Now I have that new-smartphone feelin'! Do you? |
El día se compone de veinticuatro horas. De esas veinticuatro quisiera
poder dedicar, cuando menos, una hora y media diaria ininterrumpida a la
lectura, ya que no lo hago a la escritura. Hace ya más de dos años que decidí
que no quería tener un teléfono móvil, inteligente o no. No estoy seguro de que
esta negativa de carácter ludita tenga mucho que ver con lo anterior. Sí sé, en
cambio, que algo tiene que ver con lo que hace un par de meses parecía molestar
tanto al escritor y traductor Tim Parks, que escribió en un post titulado ‘Writing: The Struggle’ de su blog en The New York Review of Books lo siguiente:
“De lo que hablo es el estado de absoluta distracción en el que vivimos y
de cómo afecta las energías muy especiales que se necesitan para abordar una
sustancial obra de ficción—para sumergirse en ella y regresar una y otra vez a
ella en numerosas ocasiones durante lo que pueden ser días, semanas o meses,
retomando cada vez los hilos de la historia o las historias, el esquema de referencias internas, el posicionamiento de
la obra en el contexto de otras novelas y, de hecho, del mundo en un sentido
más amplio.” (mi traducción)

..........

- [Ejercicios propuestos]:
A. Según el fragmento seleccionado, ¿qué título tiene el post que Tim Parks escribió en su blog de The New York Review of Books?
B. Enumera todo lo que, según la cita de Tim Parks en el fragmento seleccionado, se retoma cada vez que se regresa a una obra de ficción.

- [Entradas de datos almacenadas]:
..........

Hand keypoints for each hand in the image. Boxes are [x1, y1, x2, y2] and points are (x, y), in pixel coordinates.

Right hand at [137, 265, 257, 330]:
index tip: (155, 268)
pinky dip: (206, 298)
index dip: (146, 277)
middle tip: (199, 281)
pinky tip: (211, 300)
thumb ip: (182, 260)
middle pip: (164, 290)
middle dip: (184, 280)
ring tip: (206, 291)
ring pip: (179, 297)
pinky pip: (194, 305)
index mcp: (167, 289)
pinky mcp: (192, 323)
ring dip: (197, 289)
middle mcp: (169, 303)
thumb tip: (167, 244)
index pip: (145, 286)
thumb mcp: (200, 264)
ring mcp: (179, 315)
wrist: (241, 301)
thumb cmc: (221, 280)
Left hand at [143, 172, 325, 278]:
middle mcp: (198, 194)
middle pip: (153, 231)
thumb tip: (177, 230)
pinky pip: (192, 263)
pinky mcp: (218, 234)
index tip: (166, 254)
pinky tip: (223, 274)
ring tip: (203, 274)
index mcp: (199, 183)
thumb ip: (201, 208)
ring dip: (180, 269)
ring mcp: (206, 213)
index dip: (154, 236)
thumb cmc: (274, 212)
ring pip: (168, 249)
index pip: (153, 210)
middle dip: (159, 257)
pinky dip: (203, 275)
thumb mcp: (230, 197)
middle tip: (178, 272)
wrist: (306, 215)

..........

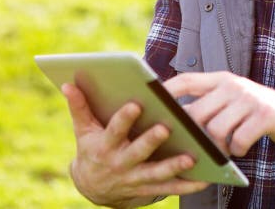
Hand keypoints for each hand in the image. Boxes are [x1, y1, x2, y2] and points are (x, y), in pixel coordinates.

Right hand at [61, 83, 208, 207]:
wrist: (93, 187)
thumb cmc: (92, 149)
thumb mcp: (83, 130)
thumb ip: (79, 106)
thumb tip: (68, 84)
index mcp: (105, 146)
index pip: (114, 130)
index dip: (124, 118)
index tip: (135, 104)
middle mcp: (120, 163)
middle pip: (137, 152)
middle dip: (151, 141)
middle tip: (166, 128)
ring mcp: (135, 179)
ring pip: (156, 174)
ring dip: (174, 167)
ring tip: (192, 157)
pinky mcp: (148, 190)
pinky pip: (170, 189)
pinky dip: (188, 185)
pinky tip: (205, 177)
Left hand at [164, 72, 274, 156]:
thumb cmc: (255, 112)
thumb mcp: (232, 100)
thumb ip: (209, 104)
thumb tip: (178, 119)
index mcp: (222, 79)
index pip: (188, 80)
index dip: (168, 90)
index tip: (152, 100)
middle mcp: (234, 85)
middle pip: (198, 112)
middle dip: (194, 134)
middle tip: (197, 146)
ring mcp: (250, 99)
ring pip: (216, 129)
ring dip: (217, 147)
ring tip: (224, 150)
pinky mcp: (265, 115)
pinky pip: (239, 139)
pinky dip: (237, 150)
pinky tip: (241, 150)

..........

- [Respuestas]:
A. ‘Writing: The Struggle’

B.
- Los hilos de la historia o las historias
- El esquema de referencias internas
- El posicionamiento de la obra en el contexto de otras novelas y del mundo en un sentido más amplio